Chicken Little says: The flu is coming! The flu is coming! (cough, cough)

April 2nd, 2006 ~ Current events

I go back and forth on whether or not to be seriously scared of the avian flu. It has gotten more press for the last couple years than DDT poisoning, alar in apples, killer bees, mega-earthquakes, overpopulation, impending meteor impacts and any of the other predicted catastrophes we were supposed to live in fear of, all rolled into a ball. But since all of those other disasters kind of fizzled out (at just about the time Irwin Allen made a movie out of them. Hmm. A coincidence? I don’t think so.), I’m inclined to forget about this one, too.

Then again …

you come across a story like this one, and you think to yourself “@%#%!!!” (or something to that effect). People in the U.K. are trying to sort out enough mass graves to handle things? Don’t those guys ever lighten up? Now, goodness knows they could turn out to be massively wrong about all this. But I guess I’ve come across enough articles now to at least wonder what it would mean if they weren’t.

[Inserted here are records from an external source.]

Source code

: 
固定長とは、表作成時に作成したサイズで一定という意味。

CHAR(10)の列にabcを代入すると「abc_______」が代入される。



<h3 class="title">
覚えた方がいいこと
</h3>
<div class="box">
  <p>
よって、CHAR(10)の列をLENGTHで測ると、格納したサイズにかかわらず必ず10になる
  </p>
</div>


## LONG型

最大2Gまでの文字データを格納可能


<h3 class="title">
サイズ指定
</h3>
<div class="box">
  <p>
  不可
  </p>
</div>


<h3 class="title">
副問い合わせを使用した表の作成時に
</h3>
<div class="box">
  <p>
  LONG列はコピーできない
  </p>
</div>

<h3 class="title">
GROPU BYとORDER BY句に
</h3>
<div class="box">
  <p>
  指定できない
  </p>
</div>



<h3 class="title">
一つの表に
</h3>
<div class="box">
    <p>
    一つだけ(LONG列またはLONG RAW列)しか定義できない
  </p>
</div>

Just as well that I came across this article by James Lileks, to restore a little levity to the situation:

Content yourself with the comforting certainty that FEMA’s on the case! Men in hazmat suits will jump out of helicopters and impose order while dramatic music swells in the background, just like in the movies. (Note: for this scenario to work, Harrison Ford has to be President.)

If by any chance the buzz on this subject is starting to freak you out, I recommend giving the article a read. If not, of course, you can go back to your regularly-scheduled programming. But keep an eye on your parakeet, just in case.